Путешествие Фогга и мемуары Холмса Лужин прочел в два дня и, прочитав, сказал, что это не то, что он хотел,- неполное, что ли, издание. Из других книг ему понравилась "Анна Каренина" - особенно страницы о земских выборах и обед, заказанный Облонским. Некоторое впечатление произвели на него и "Мертвые души", причем он в одном месте неожиданно узнал целый кусок, однажды в детстве долго и мучительно писанный им под диктовку. Кроме так называемых классиков, невеста ему приносила и всякие случайные книжонки легкого поведения - труды галльских новеллистов. Все, что только могло развлечь Лужина, было хорошо- даже эти сомнительные новеллы, которые он со смущением, но с интересом читал. Зато стихи (например, томик Рильке, который она купила по совету приказчика) приводили его в состояние тяжелого недоумения и печали. Соответственно с этим профессор запретил давать Лужину читать Достоевского, который, по словам профессора, производит гнетущее действие на психику современного человека, ибо, как в страшном зеркале...

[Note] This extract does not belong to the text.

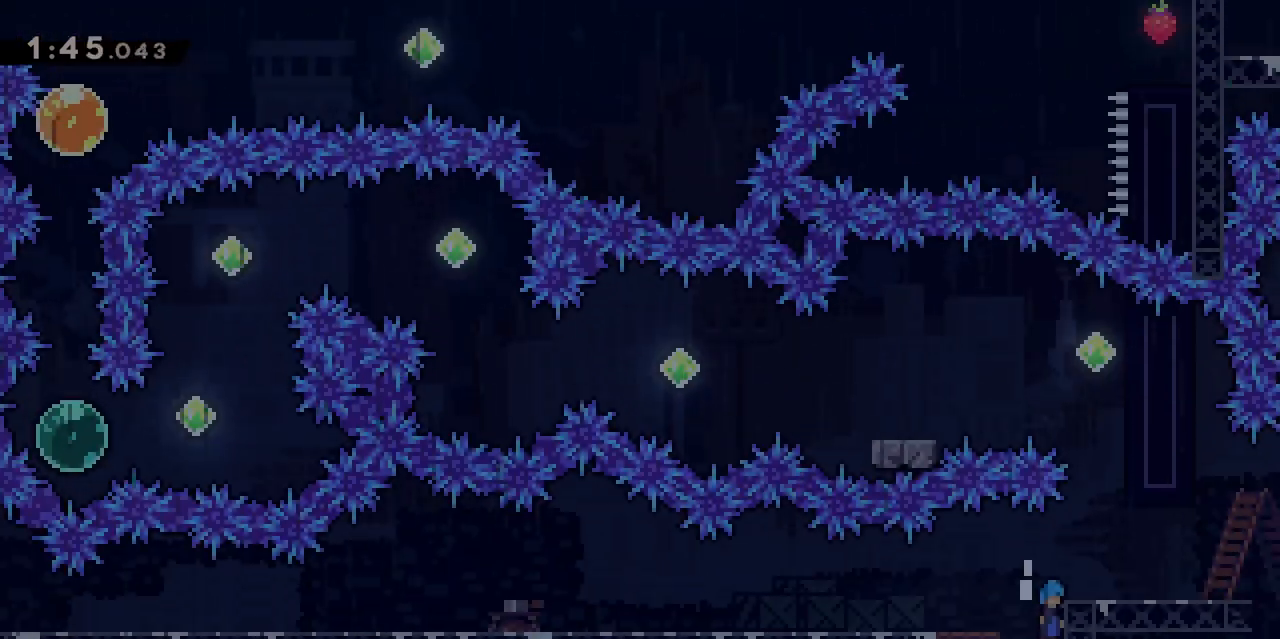
{"keys": [], "events": [[267, "d", "down"], [500, "d", "up"]]}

"Ах, господин Лужин не задумывается над книгой,- весело сказала она.- - А стихи он плохо понимает из-за рифм, рифмы ему в тягость".
Luzhin read Fogg's journey and Holmes' memoirs in two days, and when he had read them he said they were not what he wanted--this was an incomplete edition. Of the other books, he liked Anna Karenin--particularly the pages on the zemstvo elections and the dinner ordered by Oblonski. Dead Souls also made a certain impression on him, moreover in one place he unexpectedly recognized a whole section that he had once taken down in childhood as a long and painful dictation. Besides the so-called classics his fiancée brought him all sorts of frivolous French novels. Everything that could divert Luzhin was good--even these doubtful stories, which he read, though embarrassed, with interest. Poetry, on the other hand (for instance a small volume of Rilke's that she had bought on the recommendation of a salesman) threw him into a state of severe perplexity and sorrow. Correspondingly, the professor forbade Luzhin to be given anything by Dostoevski, who, in the professor's words, had an oppressive effect on the psyche of contemporary man, for as in a terrible mirror—
"Oh, Mr. Luzhin doesn't brood over books," she said cheerfully. "And he understands poetry badly because of the rhymes, the rhymes put him off." (Chapter 10)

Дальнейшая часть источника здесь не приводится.